━━━━━ Provided data ━━━━━

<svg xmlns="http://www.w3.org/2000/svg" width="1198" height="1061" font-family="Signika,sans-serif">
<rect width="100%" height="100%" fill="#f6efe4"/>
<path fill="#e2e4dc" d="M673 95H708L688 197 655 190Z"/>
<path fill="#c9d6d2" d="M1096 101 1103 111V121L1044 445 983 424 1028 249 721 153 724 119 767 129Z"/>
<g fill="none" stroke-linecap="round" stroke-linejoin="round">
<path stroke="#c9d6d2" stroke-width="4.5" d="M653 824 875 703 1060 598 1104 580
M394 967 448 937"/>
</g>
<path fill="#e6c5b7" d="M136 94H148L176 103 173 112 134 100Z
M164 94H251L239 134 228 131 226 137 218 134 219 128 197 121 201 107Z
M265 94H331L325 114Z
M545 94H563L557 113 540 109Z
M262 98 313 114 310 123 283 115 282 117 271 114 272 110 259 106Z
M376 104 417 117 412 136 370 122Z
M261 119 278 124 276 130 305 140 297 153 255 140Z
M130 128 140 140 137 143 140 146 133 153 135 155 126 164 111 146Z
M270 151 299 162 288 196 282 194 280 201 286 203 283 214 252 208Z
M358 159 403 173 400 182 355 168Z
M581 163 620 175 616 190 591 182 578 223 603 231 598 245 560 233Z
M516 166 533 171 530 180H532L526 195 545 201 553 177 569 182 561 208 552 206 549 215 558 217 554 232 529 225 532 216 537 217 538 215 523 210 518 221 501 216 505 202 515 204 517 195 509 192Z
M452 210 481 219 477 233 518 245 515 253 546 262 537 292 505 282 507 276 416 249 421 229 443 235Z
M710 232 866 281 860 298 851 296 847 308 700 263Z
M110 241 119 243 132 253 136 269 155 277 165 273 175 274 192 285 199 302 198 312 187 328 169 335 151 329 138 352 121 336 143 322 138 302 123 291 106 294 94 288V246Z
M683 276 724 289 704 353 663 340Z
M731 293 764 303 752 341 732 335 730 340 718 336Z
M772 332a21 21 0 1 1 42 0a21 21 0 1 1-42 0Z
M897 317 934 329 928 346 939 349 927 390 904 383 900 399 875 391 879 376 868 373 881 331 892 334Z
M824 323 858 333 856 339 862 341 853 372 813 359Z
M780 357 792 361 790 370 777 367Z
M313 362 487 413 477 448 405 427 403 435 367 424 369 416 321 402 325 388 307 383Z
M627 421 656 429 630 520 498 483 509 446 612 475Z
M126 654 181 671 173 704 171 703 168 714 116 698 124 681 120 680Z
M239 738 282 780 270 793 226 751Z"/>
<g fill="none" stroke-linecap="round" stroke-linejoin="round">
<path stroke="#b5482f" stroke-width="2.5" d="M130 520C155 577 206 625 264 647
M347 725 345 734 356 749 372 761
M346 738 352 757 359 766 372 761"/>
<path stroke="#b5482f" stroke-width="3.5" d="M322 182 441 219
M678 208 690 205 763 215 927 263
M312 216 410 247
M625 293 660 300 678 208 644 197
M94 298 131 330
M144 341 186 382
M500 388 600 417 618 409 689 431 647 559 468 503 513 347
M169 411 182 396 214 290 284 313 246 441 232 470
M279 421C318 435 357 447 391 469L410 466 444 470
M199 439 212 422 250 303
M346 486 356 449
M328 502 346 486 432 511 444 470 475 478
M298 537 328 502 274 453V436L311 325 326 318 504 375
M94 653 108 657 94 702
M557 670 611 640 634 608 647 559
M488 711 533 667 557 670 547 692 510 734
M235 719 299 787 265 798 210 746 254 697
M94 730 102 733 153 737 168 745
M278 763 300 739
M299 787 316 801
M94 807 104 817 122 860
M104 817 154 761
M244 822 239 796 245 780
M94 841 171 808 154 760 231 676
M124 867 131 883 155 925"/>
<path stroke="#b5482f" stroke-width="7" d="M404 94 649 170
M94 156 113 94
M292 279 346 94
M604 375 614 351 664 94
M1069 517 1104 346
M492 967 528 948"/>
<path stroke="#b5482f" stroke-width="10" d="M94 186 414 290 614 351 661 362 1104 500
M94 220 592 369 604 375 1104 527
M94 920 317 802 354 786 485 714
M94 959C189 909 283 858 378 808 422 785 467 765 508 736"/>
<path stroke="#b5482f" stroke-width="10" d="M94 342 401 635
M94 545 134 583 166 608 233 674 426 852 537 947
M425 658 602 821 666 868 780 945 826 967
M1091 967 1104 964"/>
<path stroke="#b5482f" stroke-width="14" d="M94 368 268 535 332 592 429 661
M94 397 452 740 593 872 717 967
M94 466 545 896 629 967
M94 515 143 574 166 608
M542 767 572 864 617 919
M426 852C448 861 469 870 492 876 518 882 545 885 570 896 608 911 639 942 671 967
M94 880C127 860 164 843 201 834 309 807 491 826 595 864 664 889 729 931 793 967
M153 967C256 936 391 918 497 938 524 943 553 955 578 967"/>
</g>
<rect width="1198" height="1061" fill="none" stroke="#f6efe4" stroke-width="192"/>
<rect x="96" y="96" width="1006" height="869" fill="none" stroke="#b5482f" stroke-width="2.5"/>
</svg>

━━━━━

- _Action item_:
Set every record down again exactly as written.

- _Solution for this problem_:
<svg xmlns="http://www.w3.org/2000/svg" width="1198" height="1061" font-family="Signika,sans-serif">
<rect width="100%" height="100%" fill="#f6efe4"/>
<path fill="#e2e4dc" d="M673 95H708L688 197 655 190Z"/>
<path fill="#c9d6d2" d="M1096 101 1103 111V121L1044 445 983 424 1028 249 721 153 724 119 767 129Z"/>
<g fill="none" stroke-linecap="round" stroke-linejoin="round">
<path stroke="#c9d6d2" stroke-width="4.5" d="M653 824 875 703 1060 598 1104 580
M394 967 448 937"/>
</g>
<path fill="#e6c5b7" d="M136 94H148L176 103 173 112 134 100Z
M164 94H251L239 134 228 131 226 137 218 134 219 128 197 121 201 107Z
M265 94H331L325 114Z
M545 94H563L557 113 540 109Z
M262 98 313 114 310 123 283 115 282 117 271 114 272 110 259 106Z
M376 104 417 117 412 136 370 122Z
M261 119 278 124 276 130 305 140 297 153 255 140Z
M130 128 140 140 137 143 140 146 133 153 135 155 126 164 111 146Z
M270 151 299 162 288 196 282 194 280 201 286 203 283 214 252 208Z
M358 159 403 173 400 182 355 168Z
M581 163 620 175 616 190 591 182 578 223 603 231 598 245 560 233Z
M516 166 533 171 530 180H532L526 195 545 201 553 177 569 182 561 208 552 206 549 215 558 217 554 232 529 225 532 216 537 217 538 215 523 210 518 221 501 216 505 202 515 204 517 195 509 192Z
M452 210 481 219 477 233 518 245 515 253 546 262 537 292 505 282 507 276 416 249 421 229 443 235Z
M710 232 866 281 860 298 851 296 847 308 700 263Z
M110 241 119 243 132 253 136 269 155 277 165 273 175 274 192 285 199 302 198 312 187 328 169 335 151 329 138 352 121 336 143 322 138 302 123 291 106 294 94 288V246Z
M683 276 724 289 704 353 663 340Z
M731 293 764 303 752 341 732 335 730 340 718 336Z
M772 332a21 21 0 1 1 42 0a21 21 0 1 1-42 0Z
M897 317 934 329 928 346 939 349 927 390 904 383 900 399 875 391 879 376 868 373 881 331 892 334Z
M824 323 858 333 856 339 862 341 853 372 813 359Z
M780 357 792 361 790 370 777 367Z
M313 362 487 413 477 448 405 427 403 435 367 424 369 416 321 402 325 388 307 383Z
M627 421 656 429 630 520 498 483 509 446 612 475Z
M126 654 181 671 173 704 171 703 168 714 116 698 124 681 120 680Z
M239 738 282 780 270 793 226 751Z"/>
<g fill="none" stroke-linecap="round" stroke-linejoin="round">
<path stroke="#b5482f" stroke-width="2.5" d="M130 520C155 577 206 625 264 647
M347 725 345 734 356 749 372 761
M346 738 352 757 359 766 372 761"/>
<path stroke="#b5482f" stroke-width="3.5" d="M322 182 441 219
M678 208 690 205 763 215 927 263
M312 216 410 247
M625 293 660 300 678 208 644 197
M94 298 131 330
M144 341 186 382
M500 388 600 417 618 409 689 431 647 559 468 503 513 347
M169 411 182 396 214 290 284 313 246 441 232 470
M279 421C318 435 357 447 391 469L410 466 444 470
M199 439 212 422 250 303
M346 486 356 449
M328 502 346 486 432 511 444 470 475 478
M298 537 328 502 274 453V436L311 325 326 318 504 375
M94 653 108 657 94 702
M557 670 611 640 634 608 647 559
M488 711 533 667 557 670 547 692 510 734
M235 719 299 787 265 798 210 746 254 697
M94 730 102 733 153 737 168 745
M278 763 300 739
M299 787 316 801
M94 807 104 817 122 860
M104 817 154 761
M244 822 239 796 245 780
M94 841 171 808 154 760 231 676
M124 867 131 883 155 925"/>
<path stroke="#b5482f" stroke-width="7" d="M404 94 649 170
M94 156 113 94
M292 279 346 94
M604 375 614 351 664 94
M1069 517 1104 346
M492 967 528 948"/>
<path stroke="#b5482f" stroke-width="10" d="M94 186 414 290 614 351 661 362 1104 500
M94 220 592 369 604 375 1104 527
M94 920 317 802 354 786 485 714
M94 959C189 909 283 858 378 808 422 785 467 765 508 736"/>
<path stroke="#b5482f" stroke-width="10" d="M94 342 401 635
M94 545 134 583 166 608 233 674 426 852 537 947
M425 658 602 821 666 868 780 945 826 967
M1091 967 1104 964"/>
<path stroke="#b5482f" stroke-width="14" d="M94 368 268 535 332 592 429 661
M94 397 452 740 593 872 717 967
M94 466 545 896 629 967
M94 515 143 574 166 608
M542 767 572 864 617 919
M426 852C448 861 469 870 492 876 518 882 545 885 570 896 608 911 639 942 671 967
M94 880C127 860 164 843 201 834 309 807 491 826 595 864 664 889 729 931 793 967
M153 967C256 936 391 918 497 938 524 943 553 955 578 967"/>
</g>
<rect width="1198" height="1061" fill="none" stroke="#f6efe4" stroke-width="192"/>
<rect x="96" y="96" width="1006" height="869" fill="none" stroke="#b5482f" stroke-width="2.5"/>
</svg>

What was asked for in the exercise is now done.